In Engebei, one could often see an old man in his sun helmet, work clothes and high rain boots carrying a tool bag. He was always there in the fields, busy working, summer and winter alike. It is extremely difficult to plant trees in quicksands. One must first dig a pit with a stick, and then nest the salix in the earth, and water it with at least six barrels which would take six round trips. To keep the water, the pit must be 80 centimeters deep, not one centimeter less. The width of the pit, the distance between the saplings and the softness of the soil must also meet strict standards. Thanks to Toyama's strictness, diligence and perseverance, the survival rate miraculously rose from less than 20% to 80%.

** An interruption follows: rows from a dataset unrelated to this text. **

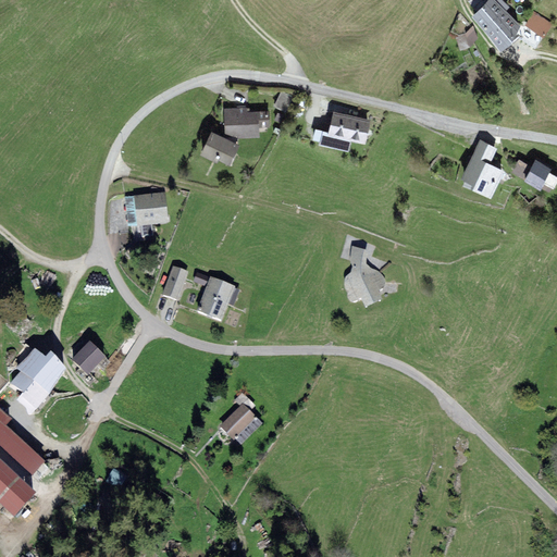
[(484,0),(472,11),(500,46),(522,23),(507,9),(498,0),(484,0)]
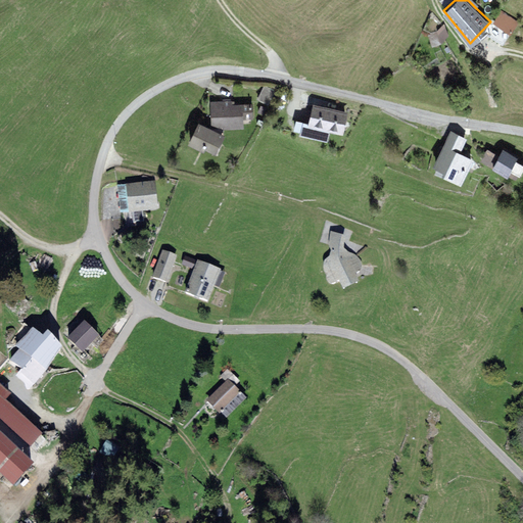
[(519,20),(502,10),(493,21),(511,33),(519,20)]
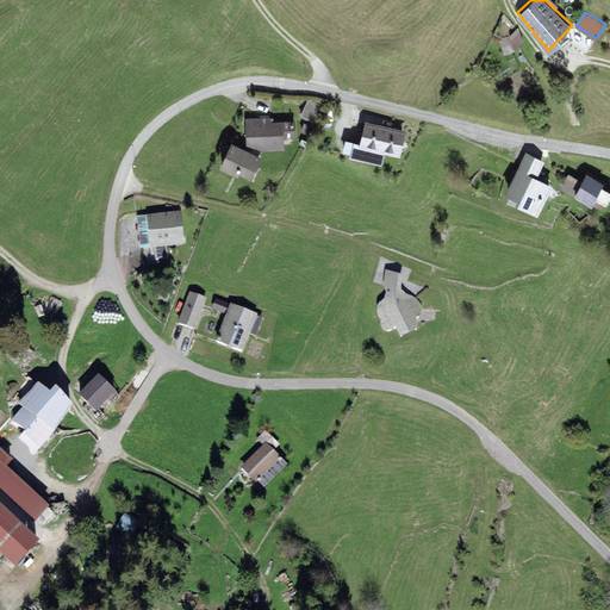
[(524,39),(520,27),(511,35),(516,49),(524,39)]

Toyama Seiei trimming a sapling

Toyama Seiei trimming a sapling

Toyama also initiated the Japan Association for Greening Deserts, and declared that his dream is to green the deserts that cover a quarter of Earth's land area, "because I believe this is the path to world peace!" To raise funds for his cause, he sold many family properties, made speech tours across Japan, and gave interviews to the NHK, calling on Japanese people to "skip one meal a week" to donate money and grass seeds to Engebei. He also called on young Japanese to come to China as volunteers to plant "trees of friendship".

An old Japanese who was in Inner Mongolia during WWII with the invading Japanese troops came to Engebei and said: "My heart was trembling. Years ago I came here with swords and guns; now I brought here saplings. Every tree I plant is a symbol of my deepest atonement."

Toyama Seiei planting trees with Japanese volunteers in the desert

Toyama Seiei planting trees with Japanese volunteers in the desert


 
Thirteen years had passed. Inspired by Toyama, more than 7,300 Japanese volunteers, including his children and grandchildren, had come to Engebei and planted more than 3 million trees, turning 40,000 mu (2,668 hectares) of desert green, before Toyama passed away in February 2004 at the age of 97.

In that year, nearly half of the desert in Engebei was covered by vegetation. With poplar trees and green grass, the once barren land was fertile again. A breeding and plantation base, the largest in north and northwest China, was also set up there, providing local farmers a large number of nurseries and cash crops that have increased their production and income. Kubuqi is praised as a model of desertification control by the United Nations, and Engebei is identified as a national ecological demonstration zone, attracting tens of thousands of tourists from home and abroad every year.

Tree-lined Engebei after years of desertification control

Tree-lined Engebei after years of desertification control


 
Following Toyama's will, half of his ashes were brought back to Engebei and scattered in this piece of now green land that he affectionately loved and cared for. Toyama is like a seed and a torch. His passing did not mean the end of the desertification efforts in Engebei; instead, inspired by him, young volunteers from all over Japan continue to come to Engebei with seedlings and flower seeds, contributing to China's ecological development. Thanks to the unremitting and concerted efforts of Chinese and foreign friends, the vegetation coverage of Engebei reached 78% and the forest coverage 41% by 2020.

Even decades before, Toyama seemed to have foreseen this great success. He said that environmental issue goes beyond national borders. It needs global efforts, and in this sense, the Japanese are actually helping themselves when they come to green the deserts in China. Driven by his sense of justice, conscience, foresight and broad-mindedness, Toyama Seiei made remarkable contributions to China's ecological conservation and environmental protection, and won the respect of the Chinese people. He not only planted green trees in Engebei, but also sowed the seeds of reconciliation and friendship between China and Japan.